▸ **WHAT NEEDS TO BE DONE**:
Rewrite the lines from the start of the records through the line containing "collector number: 4005", both included, with "name author" changed to "naming authority" and everything else left unchanged.
>> Begin INPUT DATA
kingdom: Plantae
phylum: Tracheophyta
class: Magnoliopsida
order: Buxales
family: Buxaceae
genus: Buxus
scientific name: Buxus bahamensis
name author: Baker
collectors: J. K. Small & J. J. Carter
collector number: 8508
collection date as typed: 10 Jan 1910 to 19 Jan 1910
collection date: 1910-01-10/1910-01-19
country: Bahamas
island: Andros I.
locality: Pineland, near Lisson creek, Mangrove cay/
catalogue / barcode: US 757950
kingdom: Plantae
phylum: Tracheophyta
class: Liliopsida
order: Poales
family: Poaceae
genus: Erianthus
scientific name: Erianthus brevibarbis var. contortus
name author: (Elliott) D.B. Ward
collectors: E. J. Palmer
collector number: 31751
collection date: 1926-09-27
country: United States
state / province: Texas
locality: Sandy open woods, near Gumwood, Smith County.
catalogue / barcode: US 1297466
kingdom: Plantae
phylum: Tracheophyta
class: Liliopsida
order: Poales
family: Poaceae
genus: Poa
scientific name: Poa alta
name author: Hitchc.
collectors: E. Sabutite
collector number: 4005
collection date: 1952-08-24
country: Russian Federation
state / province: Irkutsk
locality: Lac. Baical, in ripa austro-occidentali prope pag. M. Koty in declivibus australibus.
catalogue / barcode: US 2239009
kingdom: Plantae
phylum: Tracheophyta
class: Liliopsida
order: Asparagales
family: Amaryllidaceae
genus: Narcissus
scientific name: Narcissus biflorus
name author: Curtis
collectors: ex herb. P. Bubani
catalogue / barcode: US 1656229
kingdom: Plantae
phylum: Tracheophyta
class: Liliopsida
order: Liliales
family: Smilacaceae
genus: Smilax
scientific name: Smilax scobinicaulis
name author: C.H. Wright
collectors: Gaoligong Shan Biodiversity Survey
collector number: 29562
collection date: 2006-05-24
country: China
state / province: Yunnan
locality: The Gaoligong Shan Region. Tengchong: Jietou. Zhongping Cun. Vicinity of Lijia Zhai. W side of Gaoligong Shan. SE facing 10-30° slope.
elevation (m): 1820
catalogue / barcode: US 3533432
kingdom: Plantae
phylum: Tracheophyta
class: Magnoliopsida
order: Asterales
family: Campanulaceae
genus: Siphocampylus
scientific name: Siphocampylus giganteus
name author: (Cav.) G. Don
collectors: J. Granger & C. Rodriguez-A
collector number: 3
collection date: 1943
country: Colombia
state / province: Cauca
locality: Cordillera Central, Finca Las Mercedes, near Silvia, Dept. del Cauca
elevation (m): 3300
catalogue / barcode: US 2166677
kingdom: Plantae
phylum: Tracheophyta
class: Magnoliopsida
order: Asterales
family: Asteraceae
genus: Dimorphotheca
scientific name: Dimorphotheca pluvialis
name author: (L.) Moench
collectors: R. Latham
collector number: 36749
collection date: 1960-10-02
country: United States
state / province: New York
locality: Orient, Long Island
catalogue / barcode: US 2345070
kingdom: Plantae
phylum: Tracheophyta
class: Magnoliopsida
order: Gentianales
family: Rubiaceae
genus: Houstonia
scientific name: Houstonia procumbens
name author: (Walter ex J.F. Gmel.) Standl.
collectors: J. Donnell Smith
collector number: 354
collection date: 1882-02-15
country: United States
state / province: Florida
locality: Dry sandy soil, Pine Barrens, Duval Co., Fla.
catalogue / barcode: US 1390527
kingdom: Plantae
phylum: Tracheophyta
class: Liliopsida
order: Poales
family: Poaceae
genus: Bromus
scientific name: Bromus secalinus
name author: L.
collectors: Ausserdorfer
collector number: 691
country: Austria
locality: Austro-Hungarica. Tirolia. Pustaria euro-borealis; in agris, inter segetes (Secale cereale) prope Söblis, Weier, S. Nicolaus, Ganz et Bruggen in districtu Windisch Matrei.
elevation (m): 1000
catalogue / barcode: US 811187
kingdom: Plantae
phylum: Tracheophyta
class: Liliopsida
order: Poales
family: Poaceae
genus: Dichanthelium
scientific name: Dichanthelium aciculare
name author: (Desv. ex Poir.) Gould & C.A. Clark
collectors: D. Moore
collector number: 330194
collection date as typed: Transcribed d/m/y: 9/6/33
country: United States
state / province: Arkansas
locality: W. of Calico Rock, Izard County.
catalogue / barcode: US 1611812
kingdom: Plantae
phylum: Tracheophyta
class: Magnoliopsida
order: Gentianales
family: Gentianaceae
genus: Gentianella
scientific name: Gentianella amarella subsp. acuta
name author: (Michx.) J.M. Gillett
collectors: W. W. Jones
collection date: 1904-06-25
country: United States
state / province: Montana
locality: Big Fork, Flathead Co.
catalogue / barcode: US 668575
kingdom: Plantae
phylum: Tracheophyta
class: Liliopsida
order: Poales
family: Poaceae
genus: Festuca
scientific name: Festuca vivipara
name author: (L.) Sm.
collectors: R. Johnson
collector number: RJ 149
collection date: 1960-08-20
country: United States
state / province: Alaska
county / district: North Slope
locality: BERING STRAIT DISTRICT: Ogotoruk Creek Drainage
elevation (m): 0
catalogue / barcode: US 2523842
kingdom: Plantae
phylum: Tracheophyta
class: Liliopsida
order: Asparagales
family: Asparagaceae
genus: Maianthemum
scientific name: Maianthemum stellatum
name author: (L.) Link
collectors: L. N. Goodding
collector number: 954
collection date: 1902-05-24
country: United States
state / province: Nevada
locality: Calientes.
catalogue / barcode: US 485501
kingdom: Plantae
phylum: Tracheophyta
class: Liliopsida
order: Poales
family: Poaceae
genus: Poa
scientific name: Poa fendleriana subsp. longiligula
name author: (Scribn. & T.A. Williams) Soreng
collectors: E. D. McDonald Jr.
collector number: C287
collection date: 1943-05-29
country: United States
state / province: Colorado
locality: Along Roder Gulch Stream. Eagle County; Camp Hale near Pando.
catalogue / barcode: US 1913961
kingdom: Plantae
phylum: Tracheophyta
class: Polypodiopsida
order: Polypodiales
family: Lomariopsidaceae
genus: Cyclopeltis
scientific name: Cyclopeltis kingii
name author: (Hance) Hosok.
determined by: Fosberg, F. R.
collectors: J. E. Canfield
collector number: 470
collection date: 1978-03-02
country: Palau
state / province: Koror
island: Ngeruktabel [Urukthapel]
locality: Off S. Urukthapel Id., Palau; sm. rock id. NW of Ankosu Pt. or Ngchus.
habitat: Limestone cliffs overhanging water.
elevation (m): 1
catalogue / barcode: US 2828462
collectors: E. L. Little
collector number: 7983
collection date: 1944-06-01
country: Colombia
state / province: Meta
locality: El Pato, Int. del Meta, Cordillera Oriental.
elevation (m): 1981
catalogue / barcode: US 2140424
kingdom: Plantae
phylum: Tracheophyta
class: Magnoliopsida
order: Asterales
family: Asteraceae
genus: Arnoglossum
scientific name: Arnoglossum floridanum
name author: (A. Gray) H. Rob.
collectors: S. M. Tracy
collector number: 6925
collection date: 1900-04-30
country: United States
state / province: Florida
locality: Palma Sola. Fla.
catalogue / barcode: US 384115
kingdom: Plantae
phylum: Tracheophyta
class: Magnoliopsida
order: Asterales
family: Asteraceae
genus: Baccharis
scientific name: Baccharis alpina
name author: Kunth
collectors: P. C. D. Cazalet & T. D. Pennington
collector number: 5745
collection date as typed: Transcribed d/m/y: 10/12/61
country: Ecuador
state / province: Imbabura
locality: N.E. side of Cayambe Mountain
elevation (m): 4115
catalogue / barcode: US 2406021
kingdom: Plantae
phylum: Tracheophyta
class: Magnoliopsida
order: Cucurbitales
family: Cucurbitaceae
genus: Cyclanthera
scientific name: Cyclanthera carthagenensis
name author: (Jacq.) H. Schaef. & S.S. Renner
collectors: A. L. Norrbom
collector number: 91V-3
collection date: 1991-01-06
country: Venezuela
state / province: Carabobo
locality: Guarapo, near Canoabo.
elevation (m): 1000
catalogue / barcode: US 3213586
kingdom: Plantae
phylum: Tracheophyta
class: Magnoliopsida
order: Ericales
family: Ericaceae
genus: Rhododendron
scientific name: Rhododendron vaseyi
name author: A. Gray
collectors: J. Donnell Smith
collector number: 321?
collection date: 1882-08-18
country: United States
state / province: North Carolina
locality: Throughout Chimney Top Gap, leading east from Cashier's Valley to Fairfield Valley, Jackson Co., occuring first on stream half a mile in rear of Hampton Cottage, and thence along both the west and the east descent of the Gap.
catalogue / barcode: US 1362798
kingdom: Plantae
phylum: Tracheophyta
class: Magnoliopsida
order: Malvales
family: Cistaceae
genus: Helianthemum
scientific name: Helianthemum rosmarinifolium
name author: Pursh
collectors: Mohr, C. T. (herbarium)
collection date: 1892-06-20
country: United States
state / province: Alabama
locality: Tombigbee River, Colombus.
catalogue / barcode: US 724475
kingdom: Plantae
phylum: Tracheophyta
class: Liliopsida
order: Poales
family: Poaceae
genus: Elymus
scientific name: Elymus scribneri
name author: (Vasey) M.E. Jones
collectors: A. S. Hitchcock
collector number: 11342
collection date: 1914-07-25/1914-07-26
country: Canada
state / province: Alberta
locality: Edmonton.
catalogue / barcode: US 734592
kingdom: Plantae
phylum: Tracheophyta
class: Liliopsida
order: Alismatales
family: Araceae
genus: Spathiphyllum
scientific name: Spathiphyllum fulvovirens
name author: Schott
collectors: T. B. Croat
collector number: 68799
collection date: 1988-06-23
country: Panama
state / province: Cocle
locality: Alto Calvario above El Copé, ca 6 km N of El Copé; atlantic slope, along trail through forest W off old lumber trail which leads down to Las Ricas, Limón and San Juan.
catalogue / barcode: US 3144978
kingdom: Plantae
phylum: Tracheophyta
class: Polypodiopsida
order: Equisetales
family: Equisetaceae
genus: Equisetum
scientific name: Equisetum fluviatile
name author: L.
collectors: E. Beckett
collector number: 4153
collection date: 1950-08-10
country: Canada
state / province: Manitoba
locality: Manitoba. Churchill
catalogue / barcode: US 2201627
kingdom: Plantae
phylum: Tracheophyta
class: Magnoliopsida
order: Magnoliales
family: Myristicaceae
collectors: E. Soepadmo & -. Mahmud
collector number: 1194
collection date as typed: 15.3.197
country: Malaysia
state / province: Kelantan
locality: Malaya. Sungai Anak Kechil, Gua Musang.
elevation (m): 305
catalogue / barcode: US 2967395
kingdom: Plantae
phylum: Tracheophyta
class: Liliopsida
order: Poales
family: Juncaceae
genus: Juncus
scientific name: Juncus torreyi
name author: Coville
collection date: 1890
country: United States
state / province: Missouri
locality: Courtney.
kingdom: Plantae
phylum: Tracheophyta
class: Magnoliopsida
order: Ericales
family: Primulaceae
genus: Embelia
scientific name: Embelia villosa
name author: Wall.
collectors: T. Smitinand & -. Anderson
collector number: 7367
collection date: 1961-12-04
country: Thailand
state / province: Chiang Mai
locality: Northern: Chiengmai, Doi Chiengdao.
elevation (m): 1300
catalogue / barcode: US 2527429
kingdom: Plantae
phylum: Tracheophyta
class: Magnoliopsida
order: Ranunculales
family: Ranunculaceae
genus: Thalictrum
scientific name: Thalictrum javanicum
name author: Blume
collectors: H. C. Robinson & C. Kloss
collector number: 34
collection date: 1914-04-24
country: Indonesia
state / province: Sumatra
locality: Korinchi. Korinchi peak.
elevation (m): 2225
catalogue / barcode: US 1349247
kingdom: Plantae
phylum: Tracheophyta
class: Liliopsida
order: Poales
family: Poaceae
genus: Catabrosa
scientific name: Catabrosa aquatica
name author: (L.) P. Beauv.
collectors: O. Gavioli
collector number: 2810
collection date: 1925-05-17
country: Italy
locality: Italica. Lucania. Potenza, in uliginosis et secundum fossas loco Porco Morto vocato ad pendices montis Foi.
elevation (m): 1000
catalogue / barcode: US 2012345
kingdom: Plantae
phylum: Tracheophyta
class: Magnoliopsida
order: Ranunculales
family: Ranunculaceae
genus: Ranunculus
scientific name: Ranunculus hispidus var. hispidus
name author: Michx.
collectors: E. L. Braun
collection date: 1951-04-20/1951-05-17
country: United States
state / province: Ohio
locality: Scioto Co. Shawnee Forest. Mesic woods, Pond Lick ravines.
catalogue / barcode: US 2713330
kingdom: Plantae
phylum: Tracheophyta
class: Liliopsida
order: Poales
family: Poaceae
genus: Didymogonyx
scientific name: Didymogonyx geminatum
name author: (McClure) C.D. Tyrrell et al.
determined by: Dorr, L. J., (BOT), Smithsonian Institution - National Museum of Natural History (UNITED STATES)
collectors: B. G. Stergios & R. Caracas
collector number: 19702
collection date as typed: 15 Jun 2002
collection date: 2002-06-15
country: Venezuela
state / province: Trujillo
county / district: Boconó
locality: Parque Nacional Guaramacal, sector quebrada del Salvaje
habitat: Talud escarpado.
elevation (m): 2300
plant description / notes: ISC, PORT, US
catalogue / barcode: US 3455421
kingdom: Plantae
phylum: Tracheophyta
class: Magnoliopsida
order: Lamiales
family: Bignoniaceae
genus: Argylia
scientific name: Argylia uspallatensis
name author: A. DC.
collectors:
>> End INPUT DATA
▸ **SOLUTION TO THIS PROBLEM**:
kingdom: Plantae
phylum: Tracheophyta
class: Magnoliopsida
order: Buxales
family: Buxaceae
genus: Buxus
scientific name: Buxus bahamensis
naming authority: Baker
collectors: J. K. Small & J. J. Carter
collector number: 8508
collection date as typed: 10 Jan 1910 to 19 Jan 1910
collection date: 1910-01-10/1910-01-19
country: Bahamas
island: Andros I.
locality: Pineland, near Lisson creek, Mangrove cay/
catalogue / barcode: US 757950
kingdom: Plantae
phylum: Tracheophyta
class: Liliopsida
order: Poales
family: Poaceae
genus: Erianthus
scientific name: Erianthus brevibarbis var. contortus
naming authority: (Elliott) D.B. Ward
collectors: E. J. Palmer
collector number: 31751
collection date: 1926-09-27
country: United States
state / province: Texas
locality: Sandy open woods, near Gumwood, Smith County.
catalogue / barcode: US 1297466
kingdom: Plantae
phylum: Tracheophyta
class: Liliopsida
order: Poales
family: Poaceae
genus: Poa
scientific name: Poa alta
naming authority: Hitchc.
collectors: E. Sabutite
collector number: 4005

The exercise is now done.